B. LE DISPOSITIF RÉPRESSIF

Le fait de financer une entreprise terroriste en fournissant, en réunissant ou en gérant des fonds, des valeurs ou des biens quelconques ou en donnant des conseils à cette fin, dans l'intention de voir ces fonds, valeurs ou biens utilisés ou en sachant qu'ils sont destinés à être utilisés, en tout ou partie en vue de commettre l'un quelconque des actes de terrorisme prévus au présent chapitre, indépendamment de la survenance éventuelle d'un tel acte est considéré comme un acte de terrorisme (art. L 421-2-2 du code pénal).
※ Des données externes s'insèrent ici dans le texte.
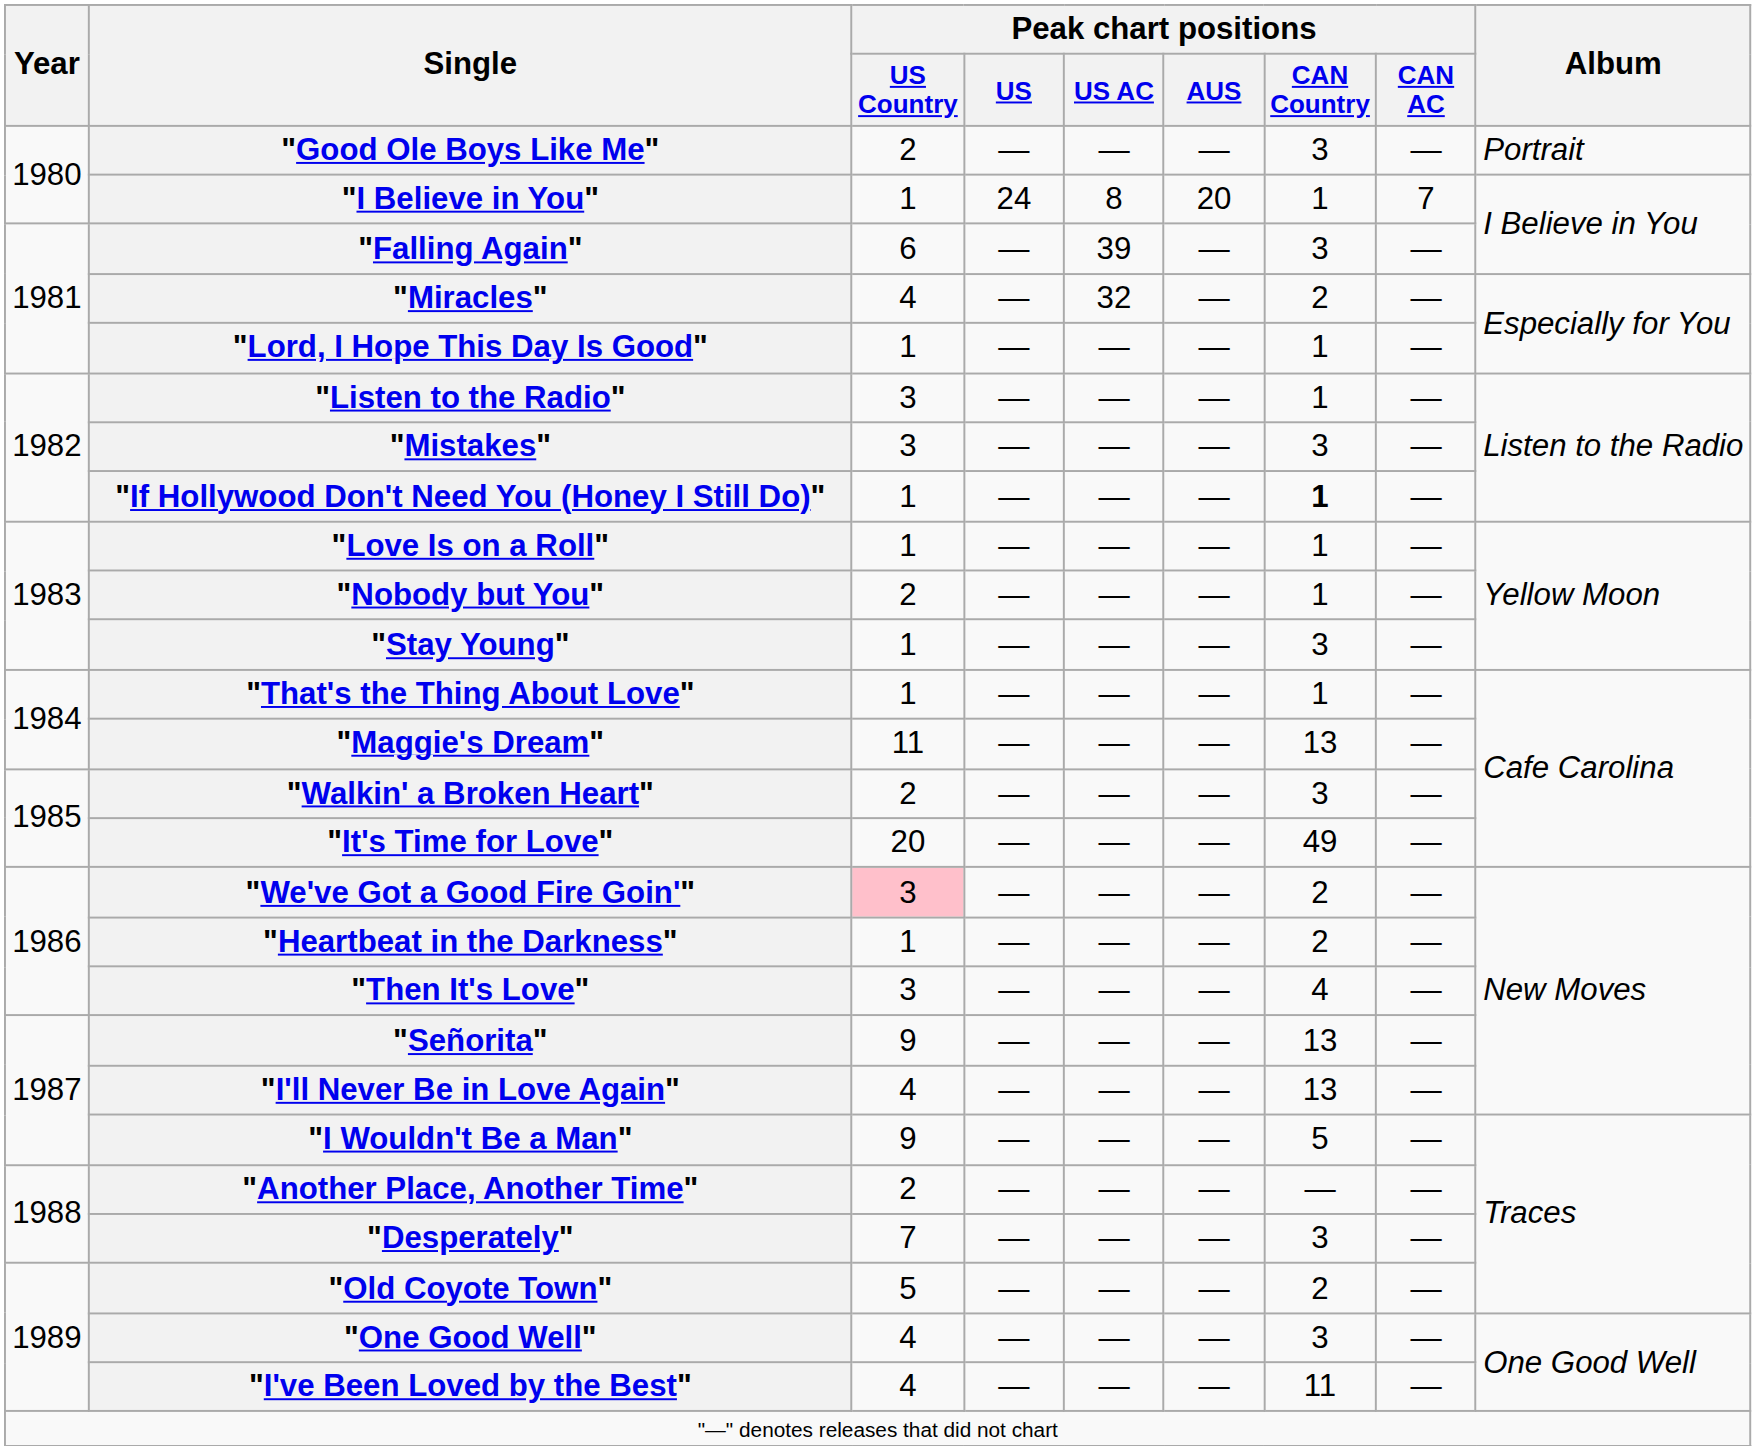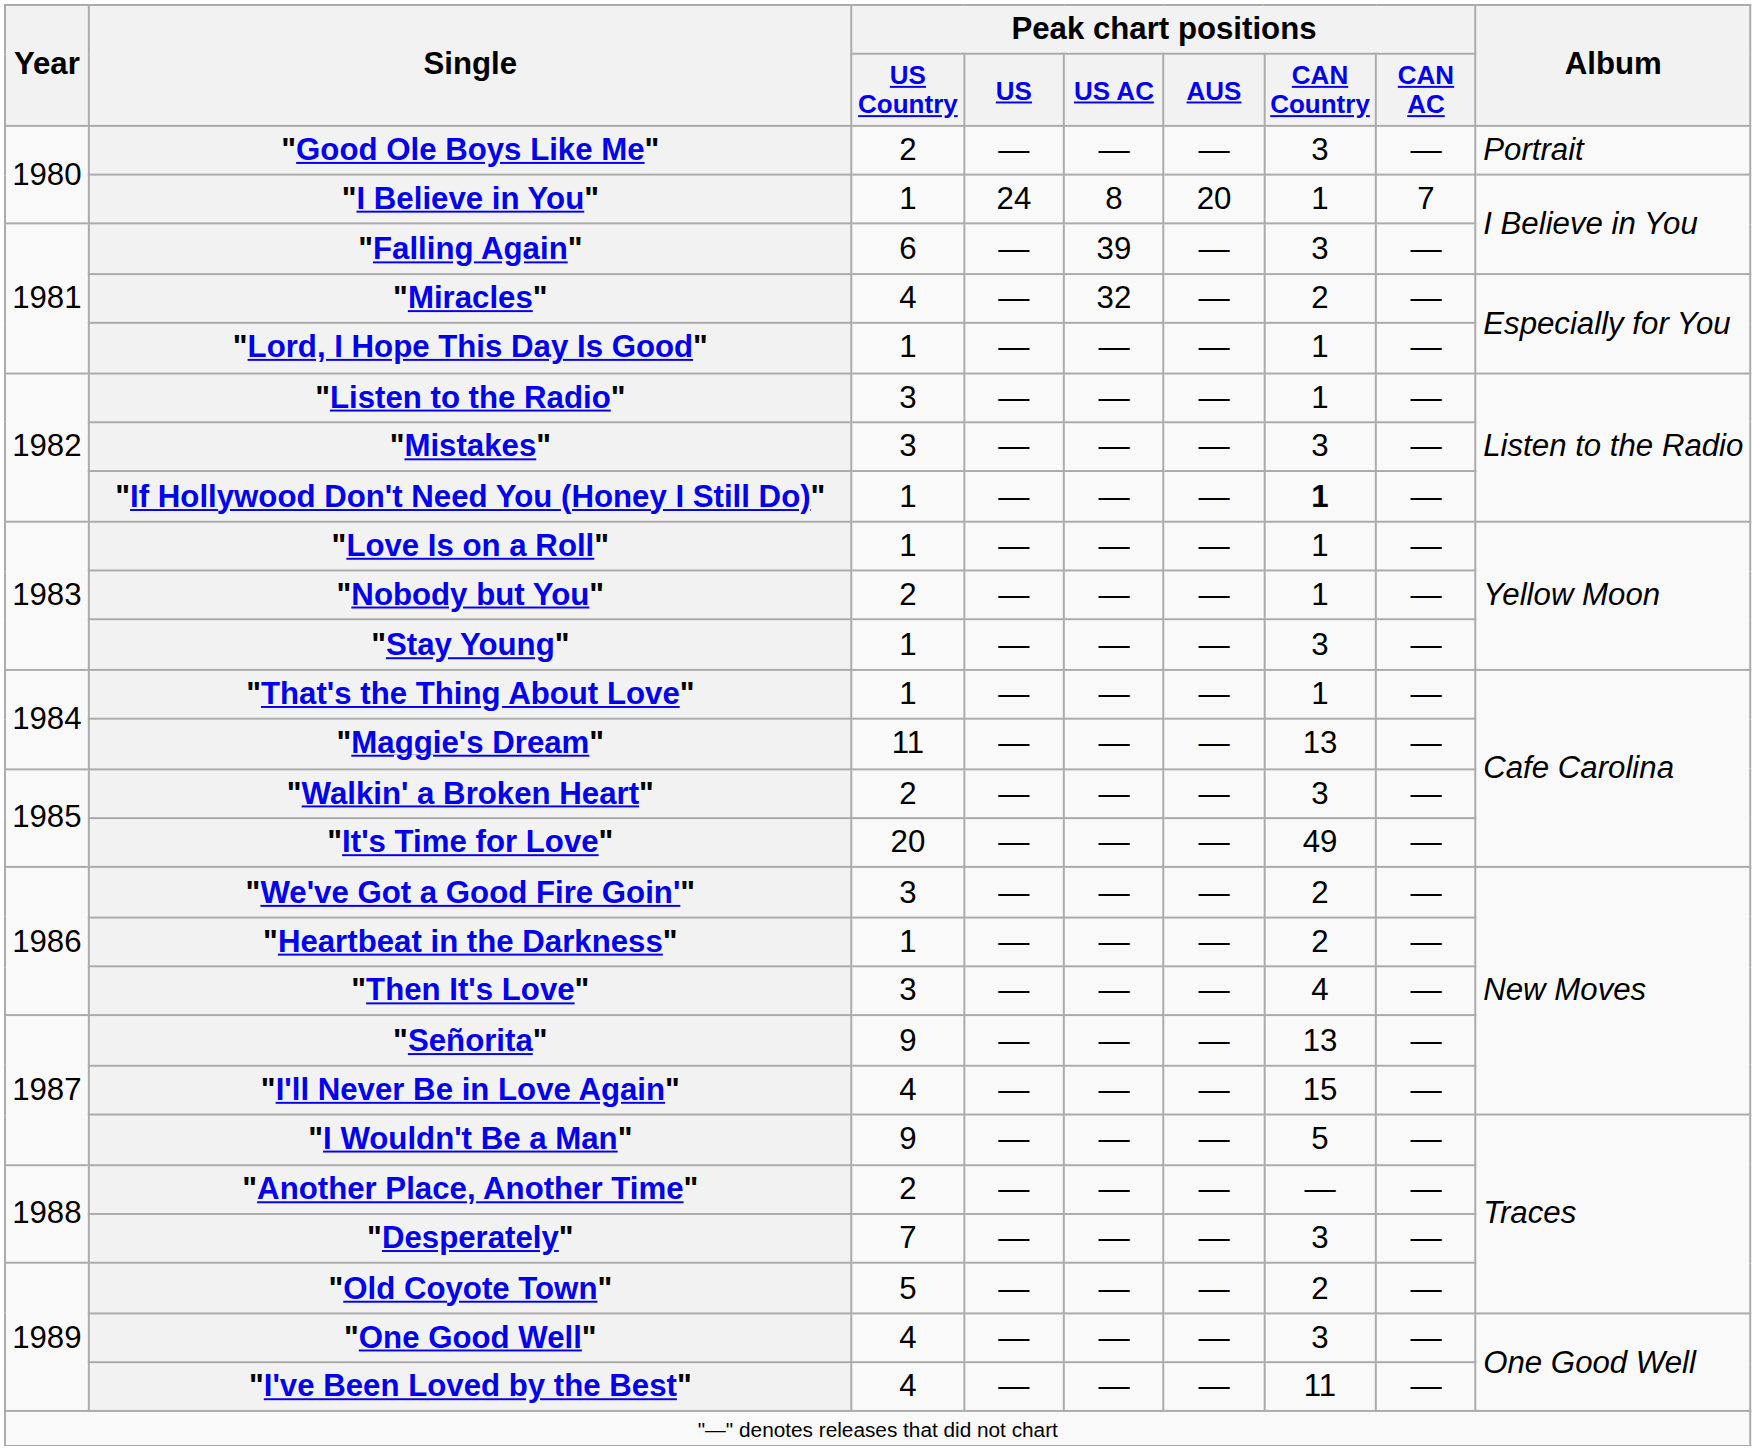"We've Got a Good Fire Goin'" | Peak chart positions / US Country: pink background -> no background
"I'll Never Be in Love Again" | Peak chart positions / CAN Country: 13 -> 15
Le financement du terrorisme est puni de dix ans d'emprisonnement et de 225 000 euros d'amende.

Les infractions dites « terroristes », dont le financement du terrorisme, obéissent à un régime procédural particulier concernant les points suivants :

- la garde à vue : au-delà des règles communes qui continuent de s'appliquer, le délai de garde à vue en matière terroriste peut être porté à 96 heures (4 jours), voire exceptionnellement 144 heures (6 jours) (art 706-88 et 706-88-1 code de procédure pénale).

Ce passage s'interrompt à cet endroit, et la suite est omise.